The months-long investigation is not quite over yet, as lawyers for McAfee’s family have appealed the Spanish judge’s decision to provisionally close the case. The provincial court of Barcelona must now decide whether to confirm the judge’s decision or order him to keep the investigation open. The family has argued that the autopsy was incomplete and lacked the “basic elements” to draw definitive conclusions about the cause of death, according to defense sources.

The building in Martorell (Barcelona) that houses the court that’s been investigating the case has so many structural deficiencies that in 2019, Spain’s legal watchdog, the General Council of the Judiciary (CGPJ), ordered two courtrooms closed because of safety hazards. The legal staff in this building is also dealing with a severe backlog of work, which partially explains the delay in concluding the McAfee investigation.

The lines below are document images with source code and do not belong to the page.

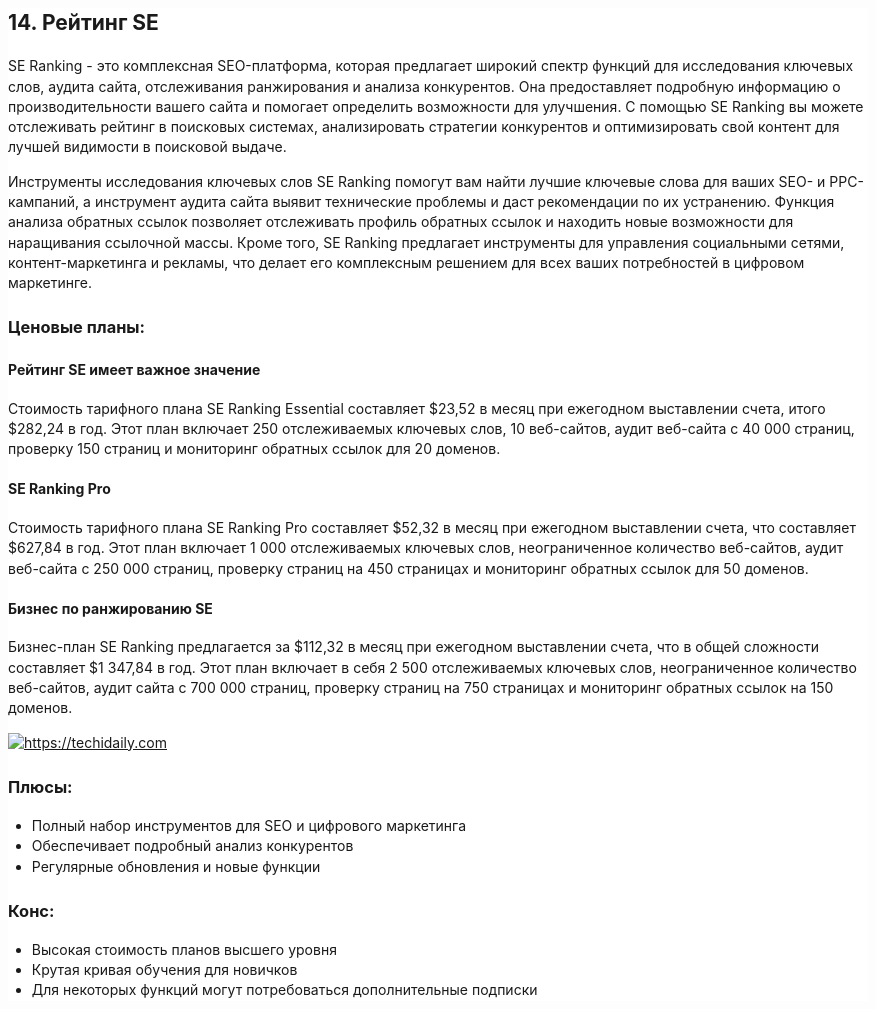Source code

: ## 14\. Рейтинг SE

SE Ranking - это комплексная SEO-платформа, которая предлагает широкий спектр функций для исследования ключевых слов, аудита сайта, отслеживания ранжирования и анализа конкурентов. Она предоставляет подробную информацию о производительности вашего сайта и помогает определить возможности для улучшения. С помощью SE Ranking вы можете отслеживать рейтинг в поисковых системах, анализировать стратегии конкурентов и оптимизировать свой контент для лучшей видимости в поисковой выдаче.

Инструменты исследования ключевых слов SE Ranking помогут вам найти лучшие ключевые слова для ваших SEO- и PPC-кампаний, а инструмент аудита сайта выявит технические проблемы и даст рекомендации по их устранению. Функция анализа обратных ссылок позволяет отслеживать профиль обратных ссылок и находить новые возможности для наращивания ссылочной массы. Кроме того, SE Ranking предлагает инструменты для управления социальными сетями, контент-маркетинга и рекламы, что делает его комплексным решением для всех ваших потребностей в цифровом маркетинге.

### Ценовые планы:

#### Рейтинг SE имеет важное значение

Стоимость тарифного плана SE Ranking Essential составляет $23,52 в месяц при ежегодном выставлении счета, итого $282,24 в год. Этот план включает 250 отслеживаемых ключевых слов, 10 веб-сайтов, аудит веб-сайта с 40 000 страниц, проверку 150 страниц и мониторинг обратных ссылок для 20 доменов.

#### SE Ranking Pro

Стоимость тарифного плана SE Ranking Pro составляет $52,32 в месяц при ежегодном выставлении счета, что составляет $627,84 в год. Этот план включает 1 000 отслеживаемых ключевых слов, неограниченное количество веб-сайтов, аудит веб-сайта с 250 000 страниц, проверку страниц на 450 страницах и мониторинг обратных ссылок для 50 доменов.

#### Бизнес по ранжированию SE

Бизнес-план SE Ranking предлагается за $112,32 в месяц при ежегодном выставлении счета, что в общей сложности составляет $1 347,84 в год. Этот план включает в себя 2 500 отслеживаемых ключевых слов, неограниченное количество веб-сайтов, аудит сайта с 700 000 страниц, проверку страниц на 750 страницах и мониторинг обратных ссылок на 150 доменов.


<a href="https://unicoeye.pxf.io/c/5597632/2148773/18498" target="_top" id="2148773">
  <img src="//a.impactradius-go.com/display-ad/18498-2148773" border="0" alt="https://techidaily.com" width="728" height="90"/>
</a>
<img height="0" width="0" src="https://unicoeye.pxf.io/i/5597632/2148773/18498" style="position:absolute;visibility:hidden;" border="0" />


### Плюсы:

* Полный набор инструментов для SEO и цифрового маркетинга
* Обеспечивает подробный анализ конкурентов
* Регулярные обновления и новые функции

### Конс:

* Высокая стоимость планов высшего уровня
* Крутая кривая обучения для новичков
* Для некоторых функций могут потребоваться дополнительные подписки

The cybersecurity entrepreneur’s family was very critical of the process from the beginning. His ex-wife, Janice McAfee, traveled to Barcelona and met with three prison officials at Brians 2, but she remained unconvinced by their explanations and questioned the suicide hypothesis. “The last thing he told me was ‘I love you and I’ll call you this evening. Those are not the words of someone who is suicidal’,” she said at the time.

Clear case

But medical experts who examined the body always believed it was a clear case of suicide. McAfee was found hanging from his cell, where he had asked to spend time. He was in pre-trial detention after being charged with tax evasion by the United States. He had been in prison for more than eight months while Spain’s High Court, the Audiencia Nacional, considered the extradition request for failing to file tax returns between 2014 and 2018. On Wednesday morning, McAfee’s lawyers told him that the court had decided to approve his extradition to the US and in the afternoon he killed himself, according to the investigation.

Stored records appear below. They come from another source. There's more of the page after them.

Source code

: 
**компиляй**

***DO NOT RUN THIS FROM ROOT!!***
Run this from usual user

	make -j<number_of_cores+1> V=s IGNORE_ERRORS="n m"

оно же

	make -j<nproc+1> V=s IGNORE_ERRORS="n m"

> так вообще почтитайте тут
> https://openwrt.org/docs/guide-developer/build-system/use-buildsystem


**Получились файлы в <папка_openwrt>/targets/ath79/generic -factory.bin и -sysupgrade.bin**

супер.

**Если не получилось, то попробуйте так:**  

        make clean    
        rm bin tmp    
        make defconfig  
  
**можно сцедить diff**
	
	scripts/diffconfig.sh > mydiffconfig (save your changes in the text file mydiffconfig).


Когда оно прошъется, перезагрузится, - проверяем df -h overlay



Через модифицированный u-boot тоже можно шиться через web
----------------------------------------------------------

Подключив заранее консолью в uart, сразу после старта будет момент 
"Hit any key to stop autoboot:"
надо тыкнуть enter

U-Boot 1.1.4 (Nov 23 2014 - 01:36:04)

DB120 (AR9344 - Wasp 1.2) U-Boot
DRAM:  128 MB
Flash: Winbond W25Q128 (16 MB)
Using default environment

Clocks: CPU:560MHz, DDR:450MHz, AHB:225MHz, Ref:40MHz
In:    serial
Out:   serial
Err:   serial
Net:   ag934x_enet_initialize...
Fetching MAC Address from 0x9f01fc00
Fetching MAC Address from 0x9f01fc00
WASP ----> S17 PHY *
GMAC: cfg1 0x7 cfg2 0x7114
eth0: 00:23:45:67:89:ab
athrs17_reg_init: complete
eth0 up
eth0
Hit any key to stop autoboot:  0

McAfee was the creator of one of the most popular antivirus software programs on the market and was considered a genius in the tech world. His life, however, was plagued by controversy. In 2012, McAfee was named a person of interest by authorities in Belize investigating the murder of his neighbor, but he never faced trial because he fled before he could be questioned. When the coronavirus pandemic hit, McAfee was in Spain’s Catalonia region, where he spent most of the lockdown. Authorities believe he lived in a semi-abandoned hotel in Cambrils called Daurada Park Hotel. Two years earlier, during an administrative inspection, the Catalan police had discovered a cryptocurrency operation in the basement of the hotel.

In July 2021 Spain’s National Police were notified by Interpol about the charges for tax evasion and arrested him on October 3 at Barcelona’s El Prat airport as he was about to fly to Istanbul. The court’s extradition decision, however, could have been appealed, and McAfee’s defense was already working on this process.